Being the NLP specialist on the team, you are in charge of figuring out what is needed to create parts a, c, and e.

Question 1: Define the tasks (10 points)

You know about the following tasks, but you forget exactly what they do.

  1. Document Ranking
  2. Information Extraction
  3. Part-of-Speech Tagging
  4. Question Answering
  5. Relation Extraction
  6. Semantic Role Labelling
  7. Sentence Boundary Disambiguation
  8. Sentence Similarity
  9. Summarization
  10. Text segmentation

For this question, look up each of these NLP tasks, find a source that gives a definition, and give a direct quote of what your source said (and, of course, include where you found it).

For example, if I was defining what UMBC is:
UMBC: “University of Maryland, Baltimore County (UMBC) is a top-ranked national university with an inclusive culture that connects innovative teaching and learning, research across disciplines, and civic engagement.” (UMBC, https://umbc.edu/about/)

Please note that you will be graded on the accuracy of your definition, so make sure your source is reliable.

Important: You will get zero (0) points for this if you do not reference your sources.

Question 2: Select what task(s) are right for each step (18 points, 6 for each part)

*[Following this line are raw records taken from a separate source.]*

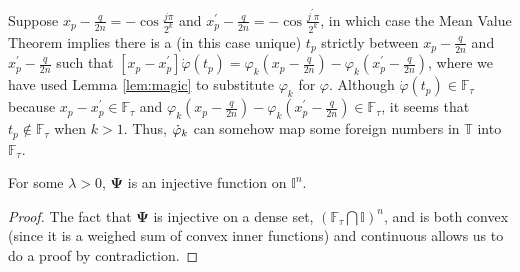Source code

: \begin{remark*}
  Suppose $x_p - \frac{q}{2n} = -\cos \frac{j\pi}{2^k}$ and $x_p^\prime - \frac{q}{2n} = -\cos \frac{j^\prime\pi}{2^k}$, in which case the Mean Value Theorem implies there is a (in this case unique) $t_p$ strictly between $x_p - \frac{q}{2n}$ and $x_p^\prime - \frac{q}{2n}$ such that $\left[x_p - x_p^\prime\right]\dot{\varphi}\left(t_p\right) = \varphi_k\left(x_p - \frac{q}{2n}\right) - \varphi_k\left(x_p^\prime - \frac{q}{2n}\right)$, where we have used Lemma \ref{lem:magic} to substitute $\varphi_k$ for $\varphi$. Although $\dot{\varphi}\left(t_p\right) \in \mathbb{F}_\tau$ because $x_p - x_p^\prime \in \mathbb{F}_\tau$ and $\varphi_k\left(x_p - \frac{q}{2n}\right) - \varphi_k\left(x_p^\prime - \frac{q}{2n}\right) \in \mathbb{F}_\tau$, it seems that $t_p \notin \mathbb{F}_\tau$ when $k > 1$. Thus, $\dotvarphi{k}$ can somehow map some foreign numbers in $\mathbb{T}$ into $\mathbb{F}_\tau$.
\end{remark*}

\begin{proposition}
For some $\lambda > 0$, $\boldsymbol{\Psi}$ is an injective function on $\mathbb{I}^n$.    
\end{proposition}
\begin{proof}
The fact that $\boldsymbol{\Psi}$ is injective on a dense set, $\left(\mathbb{F}_\tau \bigcap \mathbb{I}\right)^n$, and is both convex (since it is a weighed sum of convex inner functions) and continuous allows us to do a proof by contradiction.
\end{proof}


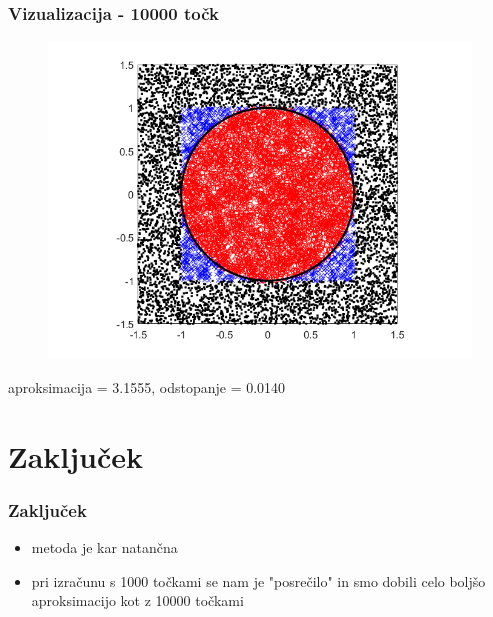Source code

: \documentclass{beamer}
\begin{document}
\begin{frame}
\frametitle{Vizualizacija - 10000 točk}

\begin{figure}
  \centering
  \includegraphics[width = 0.6 \linewidth]{10000.png}
\end{figure}
\centering
aproksimacija = 3.1555, odstopanje = 0.0140

\end{frame}

\section{Zaključek}
\begin{frame}
\frametitle{Zaključek}

\begin{itemize}
  \item metoda je kar natančna
  \item pri izračunu s 1000 točkami se nam je "posrečilo" in smo dobili celo boljšo aproksimacijo kot z 10000 točkami
\end{itemize}

\end{frame}
\end{document}
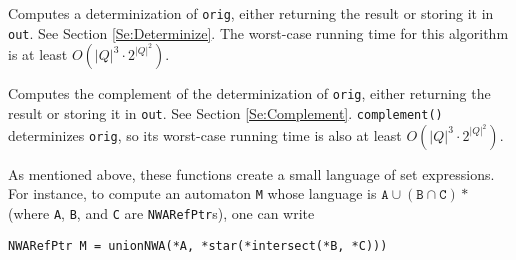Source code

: \begin{functionlist}
    Computes a determinization of \texttt{orig}, either returning the
    result or storing it in \texttt{out}.
    See Section \ref{Se:Determinize}. The worst-case running time for this
    algorithm is at least $O({|Q|^3} \cdot2^{|Q|^2})$.

\clearpage
    Computes the complement of the determinization of \texttt{orig},
    either returning the result or storing it in \texttt{out}.
    See Section
    \ref{Se:Complement}. %
    \texttt{complement()} determinizes \texttt{orig}, so its worst-case
    running time is also at least $O({|Q|^3} \cdot2^{|Q|^2})$.


\end{functionlist}

As mentioned above, these functions create a small language of set
expressions. For instance, to compute an automaton \texttt{M} whose language
is $\texttt{A} \cup (\texttt{B} \cap \texttt{C})*$ (where \texttt{A},
\texttt{B}, and \texttt{C} are \texttt{NWARefPtr}s), one can write
\begin{center}
  \texttt{NWARefPtr M = unionNWA(*A, *star(*intersect(*B, *C)))}
\end{center}


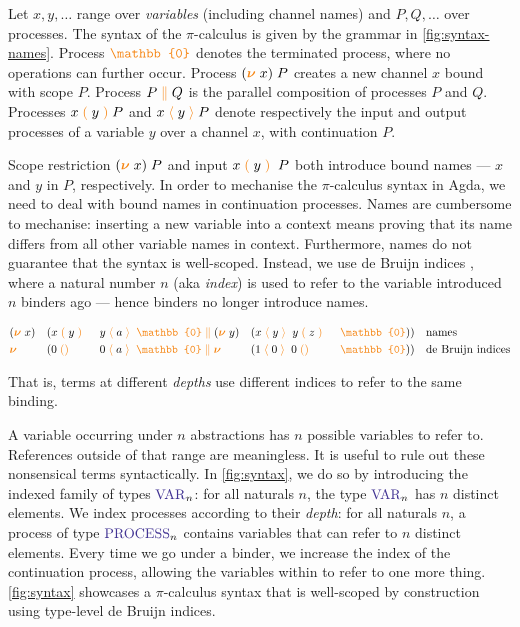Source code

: \documentclass[a4paper,UKenglish,cleveref,autoref,thm-restate,authorcolumns]{lipics-v2019}
\theoremstyle{definition}
\newcommand{\picalc}{$\pi$-calculus}
\newcommand{\type}[1]{\textcolor{BlueViolet}{\operatorname{#1}}}
\newcommand{\constr}[1]{\textcolor{BurntOrange}{\operatorname{#1}}}
\newcommand{\PO}{\constr{\mathbb{0}}}
\newcommand{\comp}[2]{#1 \; \constr{\parallel} \; #2}
\newcommand{\new}{\constr{\boldsymbol{\nu}} \;}
\newcommand{\send}[2]{#1 \; \constr{\langle} \; #2 \;\constr{\rangle} \;}
\newcommand{\sendp}[2]{#1 \; \constr{\langle} \; #2 \; \constr{\rangle} \;}
\newcommand{\recv}[1]{#1 \; \constr{\mathbb{()}} \;}
\newcommand{\recvp}[2]{#1 \; \constr{(} \; #2 \; \constr{)} \;}
\newcommand{\Var}{\type{VAR}}
\newcommand{\Process}{\type{PROCESS}}
\begin{document}
Let $x, y,\ldots$ range over \emph{variables} (including channel names) and $P, Q,\ldots$ over processes.
The syntax of the \picalc{} \cite{Sangio01} is given by the grammar in \autoref{fig:syntax-names}.
Process $\PO$ denotes the terminated process, where no operations can further occur.
Process $(\new{}x)\; P$ creates a new channel $x$ bound with scope $P$.
Process $\comp{P}{Q}$ is the parallel composition of processes $P$ and $Q$.
Processes $\recvp{x}{y} P$ and $\sendp{x}{y} P$ denote respectively the input and output processes of a variable $y$ over a channel $x$, with continuation $P$.

Scope restriction $(\new{}x) \; P$ and input $\recvp{x}{y} \; P$ both introduce bound names --- $x$ and $y$ in $P$, respectively.
In order to mechanise the \picalc{} syntax in Agda, we need to deal with bound names in continuation processes.
Names are cumbersome to mechanise: inserting a new variable into a context means proving that its name differs from all other variable names in context.
Furthermore, names do not guarantee that the syntax is well-scoped.
Instead, we use de Bruijn indices \cite{deBruijn1972}, where a natural number $n$ (aka \emph{index}) is used to refer to the variable introduced $n$ binders ago --- hence binders no longer introduce names.
\begin{example}
  \begin{equation*}
    \begin{split}
      & (\new{}x ) && (\comp {\recvp{x}{y} && \; \sendp{y}{a} \; \PO} {(\new{} y) && (\sendp{x}{y} \; \recvp{y}{z} && \; \PO)})
      && \text{names}
      \\
      & \new{} && (\comp {\recv{0} && \; \send{0}{a} \; \PO} {\new{} && (\send{1}{0} \; \recv{0} && \; \PO)})
      && \text{de Bruijn indices}
      \\
    \end{split}
  \end{equation*}
\end{example}
That is, terms at different \emph{depths} use different indices to refer to the same binding.

A variable occurring under $n$ abstractions has $n$ possible variables to refer to.
References outside of that range are meaningless.
It is useful to rule out these nonsensical terms syntactically.
In \autoref{fig:syntax}, we do so by introducing the indexed family of types $\Var_n$: for all naturals $n$, the type $\Var_n$ has $n$ distinct elements.
We index processes according to their \emph{depth}: for all naturals $n$, a process of type $\Process_n$ contains variables that can refer to $n$ distinct elements.
Every time we go under a binder, we increase the index of the continuation process, allowing the variables within to refer to one more thing.
\autoref{fig:syntax} showcases a \picalc{} syntax that is well-scoped by construction using type-level de Bruijn indices.
\end{document}
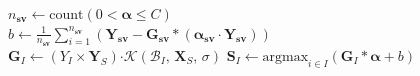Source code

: \documentclass{article}
\newcommand{\set}[1]{{\left\{#1\right\}}}
\begin{document}
\begin{figure}[b!]
\begin{minipage}{\textwidth}
\begin{algorithm}[H]
\begin{algorithmic}[1]
\State $n_{\bm{sv}} \leftarrow \text{count}\left(0 < \bm \alpha \leq C \right)$ 
\State $b \leftarrow \frac{1}{n_{\bm{sv}}}\sum_{i=1}^{n_{\bm{sv}}} \left(\bm Y_{\bm{sv}} - \bm G_{\bm{sv}}*\left(\bm{\alpha_{\bm{sv}}} \cdot \bm Y_{\bm{sv}}\right)\right)$ 
\For {$I \in \set{1,\ldots,n}$} 
\State $\bm G_I \leftarrow (Y_I \times \bm Y_S) \bm \cdot \mathcal{K}\left( \mathcal{B}_I,\,\bm X_S,\,\sigma\right)$
\State $\bm S_I \leftarrow \text{argmax}_{i \in I}\left(\bm G_I*\bm{\alpha} + b \right)$ 
\EndFor
\EndWhile 
\end{algorithmic}
\end{algorithm}
\end{minipage}
\end{figure}
\end{document}
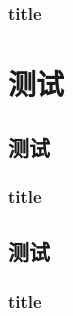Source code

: \documentclass{fdu-doctorplan}
\begin{document}
\subsubsection{title}
\zhlipsum[1-3]

\section{测试}
\zhlipsum[1-3]
\subsection{测试}
\zhlipsum[1-3]
\subsubsection{title}
\zhlipsum[1-3]

\subsection{测试}
\zhlipsum[1-3]
\subsubsection{title}
\zhlipsum[1-3]
\end{document}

There are no particular “right” answers that we are looking for. However, whatever you decide to pick, you must 1) explain why it would be a good fit (2 pts each) and 2) explain what would be the inputs (2 pts each) & outputs (2 pts each) to a model for the task. Select and motivate your selection for each of a, c, and e from the app description. (Do not do b or d.) You can use 1 or more tasks for each part.

Remember, you are using this corpus of textbooks. Give concrete examples of how your ideal inputs and outputs would look using this data! If you need any other data for your tasks, explain what that dataset might look like—you don’t have to actually find it. For example, if I was training an image recognition model, the inputs would be the images and the outputs would be class labels for what object is in the image.

Question 3: Draw a diagram (5 points)

Now that you have all of the components, draw a flow diagram of where the data is coming from and going to, what processes you have to do (nodes with your chosen tasks), and how the data would be transformed. Include all steps a-e. You will be graded on whether it includes all the steps and clearly conveys the information.

You can draw your diagram in any app you want. Diagram apps I use often are MS Powerpoint and draw.io. No hand-drawn diagrams, please.

Grading

  • Question 1 - 10 points
  • Question 2 - 18 points
  • Question 3 - 5 points